------ Extract

IEEE PULSE presents

Out of Touch

Feature September/October 2014

The impact of poor and disrupted sleep on an individual is significant, affecting the quality of life physiologically, psychologically, and financially. It is estimated that a large population of people who suffer from sleep disorders is unaware of the condition and remains undiagnosed [1], creating a need (and desire) to self-monitor. However, sleep screening is generally cumbersome and complex, requiring multiple wearable sensors (and associated wires) and experts to interpret the large volumes of data.
Recently, with the rise of the “quantified self” movement and the enormous proliferation of smartphones, more attention has been focused on consumer-level (and more affordable) wearable devices that monitor sleep, like the Polar Loop, the Nike Fuelband, and the Fitbit Flex. Even so, all wearable devices suffer from two key problems. The first issue is compliance, since the user is required to remember to charge the device, wear it overnight, and then upload the recorded data to another location (unless the device has enough energy to transmit the data over a wireless network connection). Additionally, the device can often detach from the body, run out of power, or receive incorrect input from the user. The second issue is that of localization. Since the user is required to wear the device on a specific part of the body, the sensor is often biased toward the part of the body to which it is attached. For example, a wrist-worn motion sensor will not pick up abnormal chest and leg movements, which are essential to many diagnoses of sleep disorders.

------------

### Assigned task 1:
Answer these questions about the sleep-monitoring article:
(a) According to the article, what does sleep screening generally require?
(b) Which consumer wearable devices does the article give as examples?
(c) Which movements will a wrist-worn motion sensor not pick up?
### Assigned task 2:
Carry on the sleep-monitoring article from its last sentence.

------ Raw data

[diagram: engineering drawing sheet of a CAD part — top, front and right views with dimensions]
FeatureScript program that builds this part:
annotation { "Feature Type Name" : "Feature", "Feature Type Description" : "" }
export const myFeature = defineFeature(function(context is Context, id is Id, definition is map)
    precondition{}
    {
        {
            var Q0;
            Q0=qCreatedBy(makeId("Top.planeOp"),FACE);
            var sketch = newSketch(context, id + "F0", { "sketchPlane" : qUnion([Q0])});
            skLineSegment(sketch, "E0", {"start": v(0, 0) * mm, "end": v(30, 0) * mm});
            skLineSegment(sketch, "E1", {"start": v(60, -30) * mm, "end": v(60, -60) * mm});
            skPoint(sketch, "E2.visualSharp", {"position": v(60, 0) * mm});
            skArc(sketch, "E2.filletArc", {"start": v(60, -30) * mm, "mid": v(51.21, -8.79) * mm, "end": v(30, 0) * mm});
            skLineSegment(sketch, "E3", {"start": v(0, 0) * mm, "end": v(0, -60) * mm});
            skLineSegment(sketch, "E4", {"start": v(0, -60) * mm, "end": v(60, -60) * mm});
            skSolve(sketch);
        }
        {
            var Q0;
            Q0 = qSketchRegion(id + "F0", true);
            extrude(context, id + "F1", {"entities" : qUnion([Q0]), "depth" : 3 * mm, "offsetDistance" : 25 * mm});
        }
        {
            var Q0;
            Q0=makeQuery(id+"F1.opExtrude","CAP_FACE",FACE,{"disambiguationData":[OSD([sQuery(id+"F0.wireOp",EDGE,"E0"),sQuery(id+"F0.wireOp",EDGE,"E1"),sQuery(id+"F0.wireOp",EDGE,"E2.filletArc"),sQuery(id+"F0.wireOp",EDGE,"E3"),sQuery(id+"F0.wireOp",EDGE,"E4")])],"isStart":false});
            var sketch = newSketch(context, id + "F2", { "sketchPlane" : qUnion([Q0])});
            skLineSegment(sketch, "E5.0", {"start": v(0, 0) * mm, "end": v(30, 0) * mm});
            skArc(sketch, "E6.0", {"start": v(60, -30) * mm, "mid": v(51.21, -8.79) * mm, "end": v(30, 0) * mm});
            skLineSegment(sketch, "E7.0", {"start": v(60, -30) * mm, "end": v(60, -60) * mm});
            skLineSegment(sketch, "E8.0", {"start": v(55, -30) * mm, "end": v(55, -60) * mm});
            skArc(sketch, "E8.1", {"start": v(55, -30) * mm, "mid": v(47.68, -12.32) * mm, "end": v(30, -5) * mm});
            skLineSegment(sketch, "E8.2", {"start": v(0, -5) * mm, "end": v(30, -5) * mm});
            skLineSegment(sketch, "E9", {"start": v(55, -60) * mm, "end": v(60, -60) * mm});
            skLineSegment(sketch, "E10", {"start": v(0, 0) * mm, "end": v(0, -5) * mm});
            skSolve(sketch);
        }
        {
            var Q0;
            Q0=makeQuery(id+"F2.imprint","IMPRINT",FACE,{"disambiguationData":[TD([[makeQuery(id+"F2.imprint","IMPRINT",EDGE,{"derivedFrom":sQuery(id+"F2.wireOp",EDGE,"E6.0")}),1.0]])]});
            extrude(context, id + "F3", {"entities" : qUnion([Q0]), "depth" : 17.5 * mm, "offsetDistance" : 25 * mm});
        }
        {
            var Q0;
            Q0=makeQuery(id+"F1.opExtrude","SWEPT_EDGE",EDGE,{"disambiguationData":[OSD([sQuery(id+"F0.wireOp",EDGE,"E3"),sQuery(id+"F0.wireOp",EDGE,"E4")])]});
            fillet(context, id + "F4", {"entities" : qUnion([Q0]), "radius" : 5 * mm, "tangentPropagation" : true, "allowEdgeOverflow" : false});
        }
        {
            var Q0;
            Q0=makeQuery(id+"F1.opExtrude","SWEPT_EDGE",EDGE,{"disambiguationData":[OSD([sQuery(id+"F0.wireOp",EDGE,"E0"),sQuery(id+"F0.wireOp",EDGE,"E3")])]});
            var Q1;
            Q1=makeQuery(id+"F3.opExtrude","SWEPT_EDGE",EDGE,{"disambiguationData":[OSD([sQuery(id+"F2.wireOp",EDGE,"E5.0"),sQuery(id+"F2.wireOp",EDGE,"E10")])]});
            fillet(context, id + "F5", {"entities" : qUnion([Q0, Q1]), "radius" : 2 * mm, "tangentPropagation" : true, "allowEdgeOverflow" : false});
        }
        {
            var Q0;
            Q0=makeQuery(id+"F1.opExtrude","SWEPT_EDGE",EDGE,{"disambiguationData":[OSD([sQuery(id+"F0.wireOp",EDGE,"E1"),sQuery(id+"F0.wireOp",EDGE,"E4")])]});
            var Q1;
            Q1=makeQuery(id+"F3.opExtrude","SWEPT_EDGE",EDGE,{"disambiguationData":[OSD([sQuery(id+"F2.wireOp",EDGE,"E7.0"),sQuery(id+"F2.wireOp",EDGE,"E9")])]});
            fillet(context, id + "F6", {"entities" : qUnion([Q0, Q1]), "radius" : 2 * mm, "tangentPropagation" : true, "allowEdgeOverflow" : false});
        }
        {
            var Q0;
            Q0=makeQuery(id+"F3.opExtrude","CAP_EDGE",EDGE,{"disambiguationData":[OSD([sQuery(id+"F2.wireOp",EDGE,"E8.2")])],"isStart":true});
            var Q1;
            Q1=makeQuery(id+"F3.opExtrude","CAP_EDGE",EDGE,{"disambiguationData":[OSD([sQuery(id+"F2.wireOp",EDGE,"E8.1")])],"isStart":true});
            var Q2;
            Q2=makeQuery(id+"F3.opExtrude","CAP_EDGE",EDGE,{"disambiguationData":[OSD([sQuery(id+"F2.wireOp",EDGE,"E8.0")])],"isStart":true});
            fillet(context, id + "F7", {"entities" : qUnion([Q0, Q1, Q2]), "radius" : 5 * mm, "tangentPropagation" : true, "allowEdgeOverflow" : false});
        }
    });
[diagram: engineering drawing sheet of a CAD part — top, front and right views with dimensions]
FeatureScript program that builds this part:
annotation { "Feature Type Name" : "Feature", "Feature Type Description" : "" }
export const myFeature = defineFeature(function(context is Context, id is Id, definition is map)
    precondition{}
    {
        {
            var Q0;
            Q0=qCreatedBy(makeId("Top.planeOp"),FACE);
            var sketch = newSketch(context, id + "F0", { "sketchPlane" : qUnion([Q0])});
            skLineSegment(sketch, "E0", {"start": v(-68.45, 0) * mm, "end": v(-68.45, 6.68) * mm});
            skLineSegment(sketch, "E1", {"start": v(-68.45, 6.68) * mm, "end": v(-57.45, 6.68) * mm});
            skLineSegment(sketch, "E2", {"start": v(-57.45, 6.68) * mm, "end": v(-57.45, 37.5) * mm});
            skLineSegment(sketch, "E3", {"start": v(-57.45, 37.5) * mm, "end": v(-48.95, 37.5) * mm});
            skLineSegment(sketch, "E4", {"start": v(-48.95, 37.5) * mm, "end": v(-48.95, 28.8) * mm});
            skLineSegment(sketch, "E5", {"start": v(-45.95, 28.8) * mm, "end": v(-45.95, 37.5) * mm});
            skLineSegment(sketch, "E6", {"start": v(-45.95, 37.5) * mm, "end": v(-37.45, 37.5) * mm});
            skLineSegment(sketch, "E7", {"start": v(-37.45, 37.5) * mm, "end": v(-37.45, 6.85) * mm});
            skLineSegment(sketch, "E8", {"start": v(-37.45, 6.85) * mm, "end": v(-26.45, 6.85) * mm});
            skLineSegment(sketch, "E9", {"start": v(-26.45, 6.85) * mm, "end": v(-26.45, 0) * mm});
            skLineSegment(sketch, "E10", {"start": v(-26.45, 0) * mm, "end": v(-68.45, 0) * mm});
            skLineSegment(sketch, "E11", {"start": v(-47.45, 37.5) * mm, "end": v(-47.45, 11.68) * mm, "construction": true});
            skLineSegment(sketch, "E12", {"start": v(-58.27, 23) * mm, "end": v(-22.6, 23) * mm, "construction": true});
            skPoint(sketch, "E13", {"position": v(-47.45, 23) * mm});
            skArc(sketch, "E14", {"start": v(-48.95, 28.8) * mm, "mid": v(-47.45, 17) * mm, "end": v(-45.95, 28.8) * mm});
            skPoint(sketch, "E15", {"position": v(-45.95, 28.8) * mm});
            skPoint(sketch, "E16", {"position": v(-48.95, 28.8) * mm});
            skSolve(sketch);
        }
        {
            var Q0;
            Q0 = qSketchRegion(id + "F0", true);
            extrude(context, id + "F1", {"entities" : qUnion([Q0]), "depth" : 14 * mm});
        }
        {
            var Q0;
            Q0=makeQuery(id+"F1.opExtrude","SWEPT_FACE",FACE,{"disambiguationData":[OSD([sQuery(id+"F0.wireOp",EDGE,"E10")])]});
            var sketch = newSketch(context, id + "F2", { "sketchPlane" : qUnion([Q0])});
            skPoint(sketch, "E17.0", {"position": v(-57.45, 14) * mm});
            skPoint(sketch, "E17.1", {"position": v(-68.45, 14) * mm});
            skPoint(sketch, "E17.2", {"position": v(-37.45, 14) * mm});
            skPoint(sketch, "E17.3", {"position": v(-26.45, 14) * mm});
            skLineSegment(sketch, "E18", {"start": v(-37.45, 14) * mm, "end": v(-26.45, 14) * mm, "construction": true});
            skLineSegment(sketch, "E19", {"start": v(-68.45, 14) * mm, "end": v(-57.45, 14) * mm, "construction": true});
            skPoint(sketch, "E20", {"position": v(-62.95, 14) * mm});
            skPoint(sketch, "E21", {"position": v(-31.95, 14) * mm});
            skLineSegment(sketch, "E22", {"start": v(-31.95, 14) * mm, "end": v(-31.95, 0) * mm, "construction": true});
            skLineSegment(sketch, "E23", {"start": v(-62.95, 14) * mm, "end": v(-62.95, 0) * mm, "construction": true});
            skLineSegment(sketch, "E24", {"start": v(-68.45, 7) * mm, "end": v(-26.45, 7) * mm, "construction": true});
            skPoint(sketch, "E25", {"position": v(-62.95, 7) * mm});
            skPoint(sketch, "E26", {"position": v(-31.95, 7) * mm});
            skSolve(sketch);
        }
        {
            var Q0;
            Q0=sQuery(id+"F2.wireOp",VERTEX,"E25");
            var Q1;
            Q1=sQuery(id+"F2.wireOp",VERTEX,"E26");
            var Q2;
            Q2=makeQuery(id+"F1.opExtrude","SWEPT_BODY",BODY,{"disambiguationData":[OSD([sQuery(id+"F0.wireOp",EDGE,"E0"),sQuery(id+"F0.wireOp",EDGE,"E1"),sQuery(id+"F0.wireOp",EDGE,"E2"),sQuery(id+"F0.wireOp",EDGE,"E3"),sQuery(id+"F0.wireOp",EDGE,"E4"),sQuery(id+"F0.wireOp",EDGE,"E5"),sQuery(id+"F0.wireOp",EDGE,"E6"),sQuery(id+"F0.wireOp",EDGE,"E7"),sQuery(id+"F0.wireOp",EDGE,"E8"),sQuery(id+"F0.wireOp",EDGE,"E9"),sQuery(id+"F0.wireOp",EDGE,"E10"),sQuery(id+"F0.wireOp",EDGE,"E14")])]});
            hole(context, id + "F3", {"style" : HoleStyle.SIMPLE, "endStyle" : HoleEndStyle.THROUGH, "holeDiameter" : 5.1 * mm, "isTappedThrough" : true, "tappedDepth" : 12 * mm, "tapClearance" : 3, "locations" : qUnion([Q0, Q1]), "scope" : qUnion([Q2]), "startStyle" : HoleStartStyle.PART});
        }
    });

------------

### Response 1:
(a) Multiple wearable sensors (and associated wires) and experts to interpret the large volumes of data.
(b) The Polar Loop, the Nike Fuelband, and the Fitbit Flex.
(c) Abnormal chest and leg movements.

### Response 2:
A possible solution to these issues is the use of noncontact sensors, which can be permanently attached to electrical supplies and networks and can monitor the entire body. For example, for measuring sleep activity, instead of wearing an actigraph on the wrist, an accelerometer can be attached to the bed. Walsh et al. [2] used a noncontact grid of 24 fiberoptic-based pressure sensors under a foam mattress to monitor sleep activity, restlessness in sleep, and sleeping patterns. In preliminary tests on a handful of patients, the system was shown to outperform wrist actigraphy and passive infrared motion detectors. However, the small number of subjects tested (only four) means any results should be interpreted with caution.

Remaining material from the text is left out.